Именно чемоданище. Она ведь не думала, что Гарри её прокатит. В чемодан было уложено всё самое необходимое, вплоть до тёплого пальто, тестов на беременность и фарфорового слона, без которого она нигде не будет чувствовать себя уютно. Вес получился вполне себе приемлемым. Для здоровяка Гарри, который должен был его нести. Но когда Беатрис вцеплялась в ручку этого пузана и пыталась оторвать его от земли, она прекрасно понимала, что пальто ей вряд ли понадобится, что залететь будет не от кого, а фарфоровый слон... Даже он не сможет сделать комнату в этой мрачноватой гостинице уютнее. Несколько книг, фотоаппарат, старые письма и две коробки конфет тоже заставляли усомниться в собственном благоразумии. Нет — в здравомыслии.
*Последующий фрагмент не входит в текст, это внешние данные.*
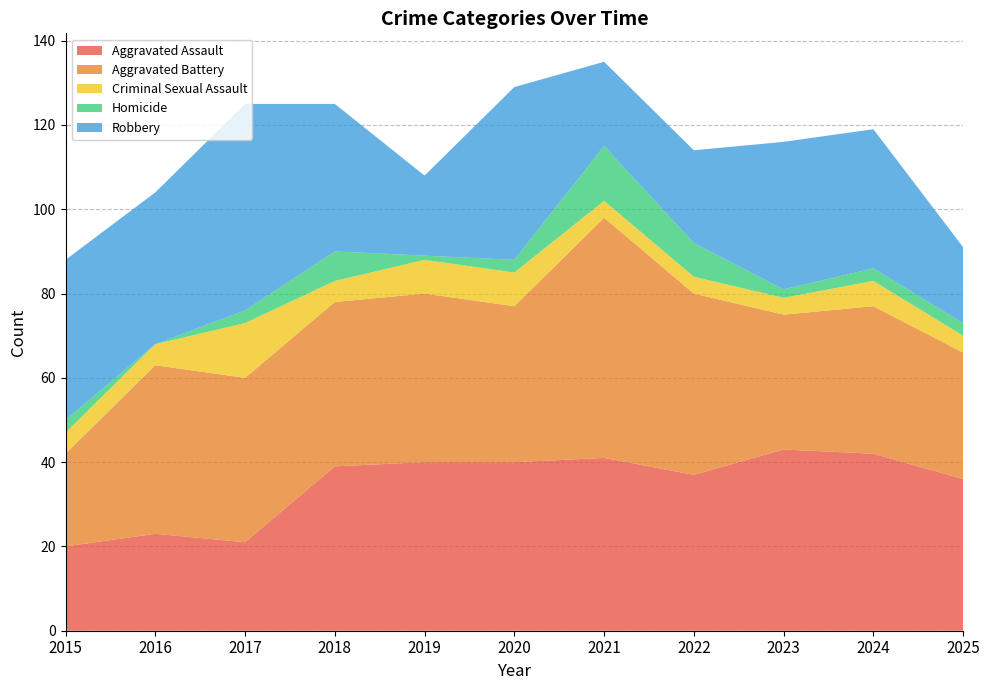

Reading left to right, list all the values displayed in this chart.

Aggravated Assault: 2015=20	2016=23	2017=21	2018=39	2019=40	2020=40	2021=41	2022=37	2023=43	2024=42	2025=36
Aggravated Battery: 2015=22	2016=40	2017=39	2018=39	2019=40	2020=37	2021=57	2022=43	2023=32	2024=35	2025=30
Criminal Sexual Assault: 2015=5	2016=5	2017=13	2018=5	2019=8	2020=8	2021=4	2022=4	2023=4	2024=6	2025=4
Homicide: 2015=3	2016=0	2017=3	2018=7	2019=1	2020=3	2021=13	2022=8	2023=2	2024=3	2025=3
Robbery: 2015=38	2016=36	2017=49	2018=35	2019=19	2020=41	2021=20	2022=22	2023=35	2024=33	2025=18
Это не одно и то же?.. Не важно.
Волоча чемодан к трапу, возле которого добродушно улыбался как-бы-матрос, она ощущала на спине довольные взгляды сидящих на лавке будущих обитателей острова Грасхольм. Возможно, они тоже добродушно улыбались.
Нет, они не улыбались — они ехидно посмеивались, не разжимая губ, над этой дурой, которая надумала втолкнуть в чемодан половину своей маленькой квартирки.
Ну и ладно, смейтесь. Смейтесь, но помогите же хоть кто-нибудь! Я же свалюсь с этого скользкого, как улитка, трапа. И чемодан утянет меня на дно, потому что я ни за что его не выпущу, ведь в нём письма от мамы и дурочки Хелед, в нём совершенно новое пальто и мой любимый фарфоровый слон!
Никто ей не помог. Под лучезарной улыбкой как-бы-матроса она, едва переставляя ноги в туфлях на высоком каблуке, волоча свой ужасный чемодан, спустилась по трапу на деревянный причал.
– Приятного отдыха, мэм!
– крикнул ей псевдоматрос, махнув на прощанье, и принялся поднимать трап.
Беатрис оставалась совсем одна на этом ужасном острове. Никто не ступил на его холодную землю вместе с ней. Впрочем, оно и к лучшему, наверное. Ведь если бы кто-нибудь из её мрачных неразговорчивых попутчиков оказался рядом, это было бы, наверное, ещё хуже, чем остаться здесь одной, навсегда.
Она с тоской посмотрела на кирпичную дорожку, которая вблизи оказалась ещё более непритязательной, чем с палубы. «Прощайте, каблуки!» называлась она. Следовало бы выставить перед ней специальный дорожный знак: красный круг, в центре которого перечёркнуты высоченные «шпильки». Чемодан, пожалуй, тоже следовало бы зачеркнуть. Потому что при такой тяжести кирпич просто лопнет под острым каблучком, каблук попадёт в образовавшийся тектонический разлом и... Не думать об этом, не думать!..
Она с испугом посмотрела в небо, потому что оттуда, сверху, упал вдруг на голову, прижимая к земле, тяжёлый гул, который стремительно нарастал, нарастал, нарастал, превратившись сначала в пронзительный рёв и визг, а потом — в свист. Потом снова рёв. Потом снова гул. Пять военных самолётов пронеслись над ней так низко, что казалось, она почувствовала исходящий от их двигателей жар. Они умчались куда-то — наверное, на восток. Собственно, это мог быть только восток. Если бы они летели на запад, то конечно же сначала расстреляли бы Беатрис вместе с её чемоданом (бедный фарфоровый слоник!). А так они полетели расстреливать китайцев. Или русских. Или индейцев. Или кого-нибудь ещё, с кем они там сейчас воюют.